I Gusti Made Agung dikenal sebagai Raha Badung VII. Ia menentang penjajahan Belanda melalui karya-karya sastranya yang membangkitkan semangat perjuangan. Di antara karya sastranya adalah Geguritan Dharma Sasana, Geguritan Niti Raja Sasana, Geguritan Nengah Jimbaran, Kidung Loda, Kakawin Atlas, dan Geguritan Hredaya Sastra.

Pada September 1906, Pemerintah Hindia Belanda membentuk pasukan besar di bawah pimpinan Jenderal Mayor M. B. Rost van Tonningen karena blokade ekonomi tidak berhasil menghancurkan Kerajaan Badung. Pembentukan pasukan ini tidak membuat Raja Badung VII menyerah. 

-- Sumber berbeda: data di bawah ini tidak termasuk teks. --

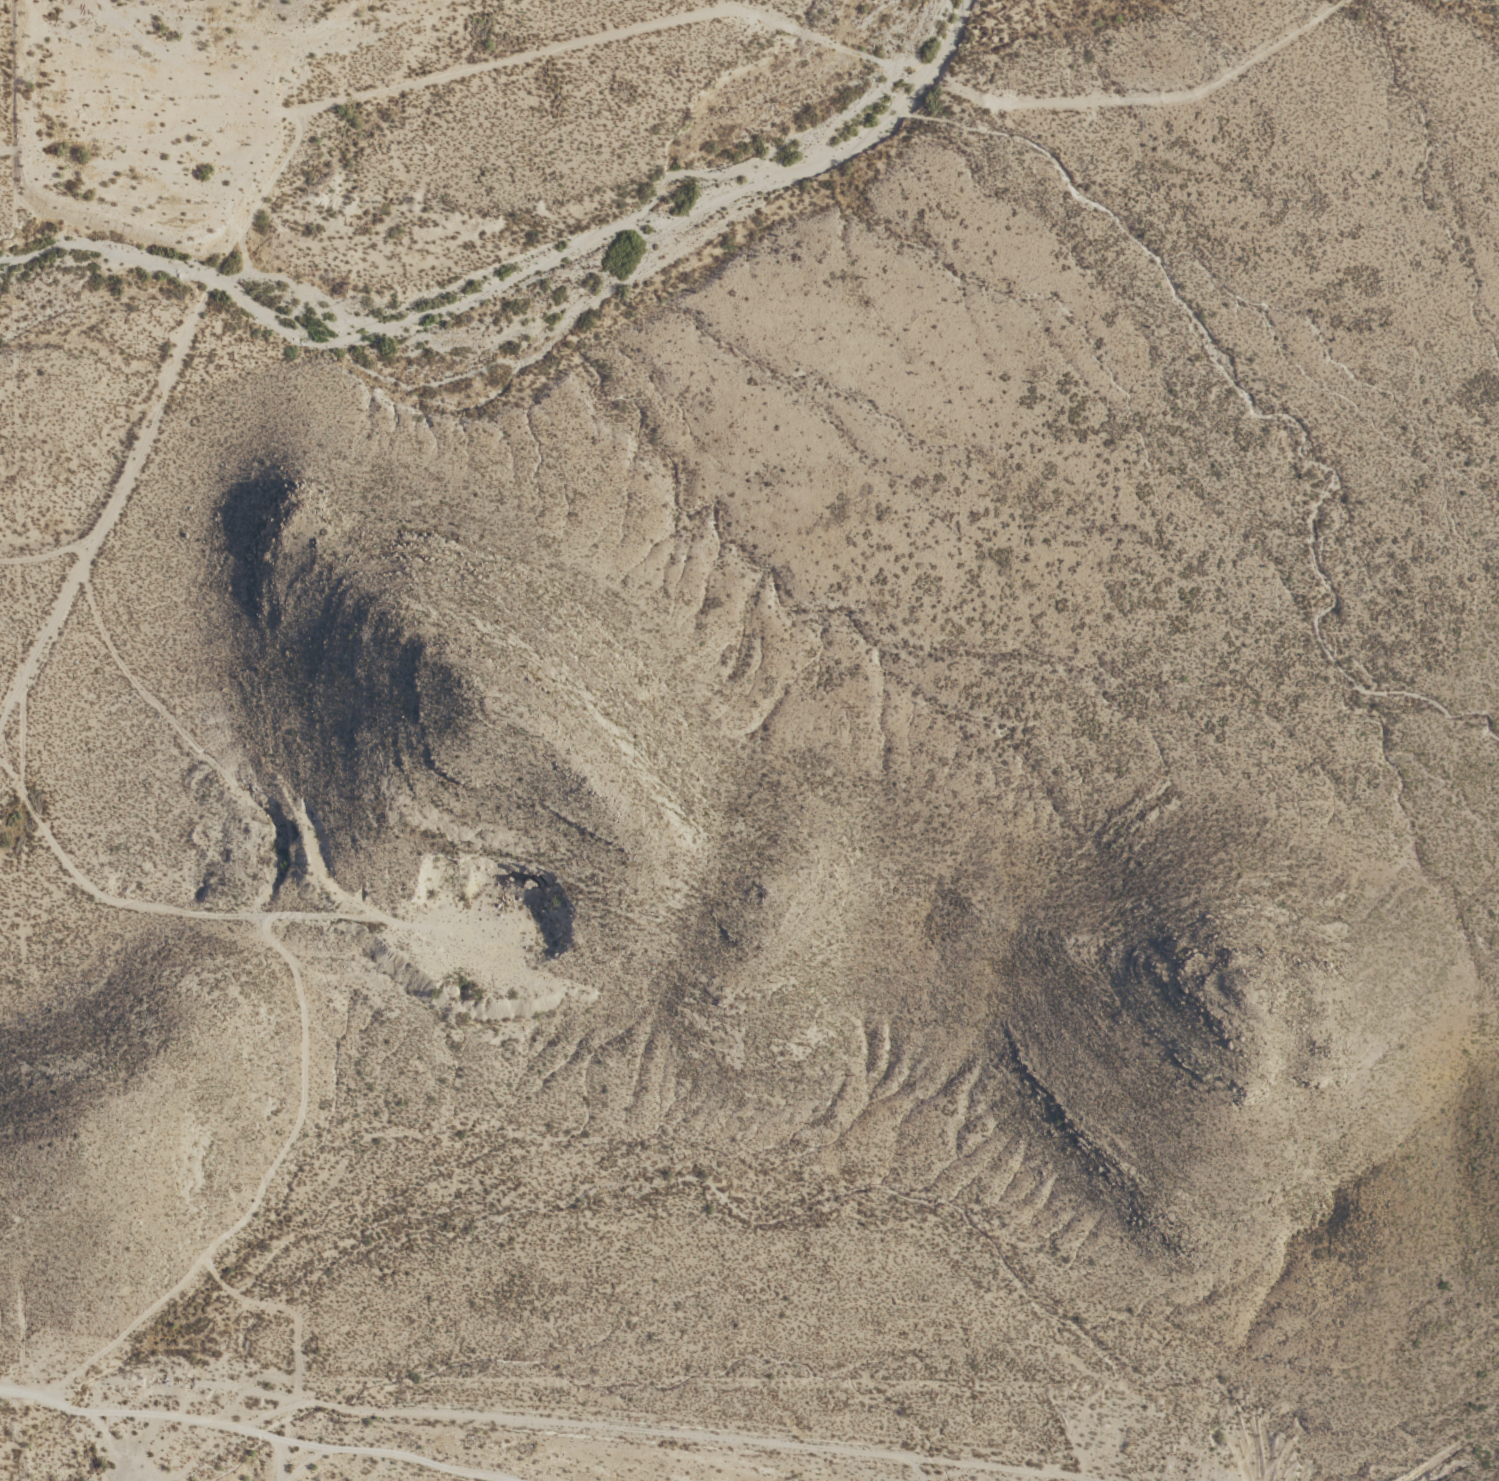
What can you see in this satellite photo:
road: (831, 49)
road: (151, 131)
road: (219, 267)
road: (29, 652)
road: (228, 770)
quarry: (480, 927)
road: (114, 1406)
road: (21, 1436)

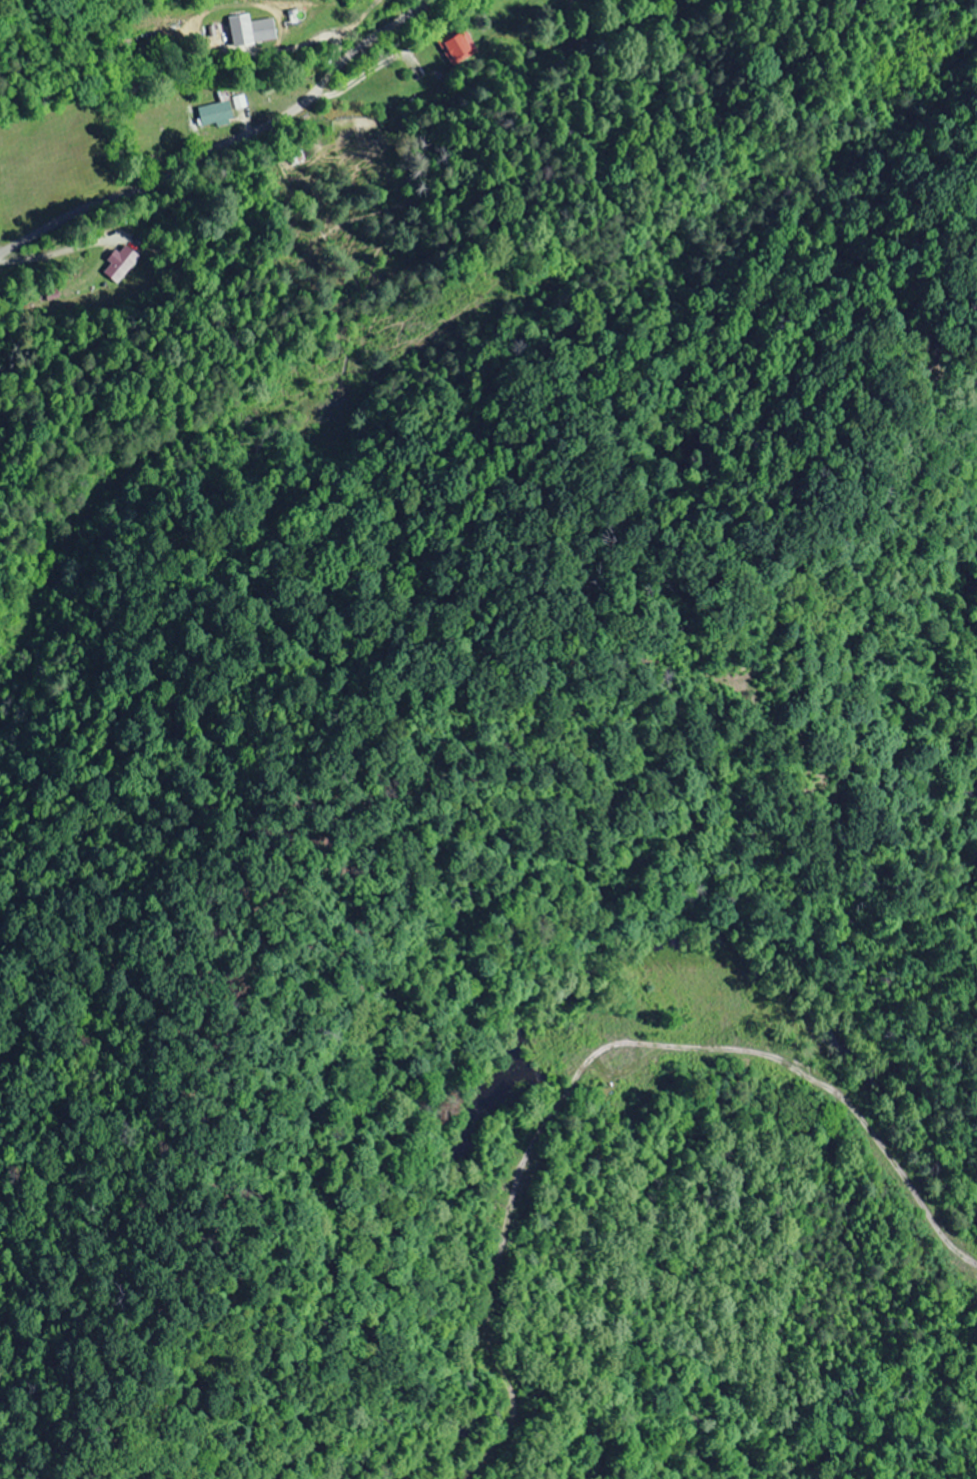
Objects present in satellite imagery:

Sebaliknya, ia memilih untuk berperang melawan pasukan Belanda tersebut hingga gugur di medan pertempuran pada 20 September 1906. Pertempuran ini lebih dikenal dengan nama Puputan Badung.

Ki Bagus Hadikusumo

Ki Bagus Hadikusumo merupakan tokoh Muhammadiyah dari Daerah Istimewa Yogyakarta. Ia pernah menjabat sebagai Ketua Pengurus Besar (PB) Muhammadiyah selama sebelas tahun, dari 1942 hingga 1953.

Dalam sidang-sidang Badan Penyelidik Usaha-Usaha Persiapan Kemerdekaan Indonesia (BPUPKI). Ia bersama tokoh Islam lainnya berjuang agar Islam dijadikan dasar negara yang akan didirikan. Pada 18 Agustus 1945, Panitia Persiapan Kemerdekaan Indonesia (PPKI) dibentuk setelah BPUPKI dibubarkan.

Ia bersama Wakil Ketua PPKI Mohammad Hatta mengadakan pertemuan khusus dengan beberapa tokoh Islam. Sesudah perang kemerdekaan berakhir, Ki Bagus menyumbangkan tenaga dan pikirannya untuk bangsa dan negara sebagai anggota DPR mewakili Masyumi.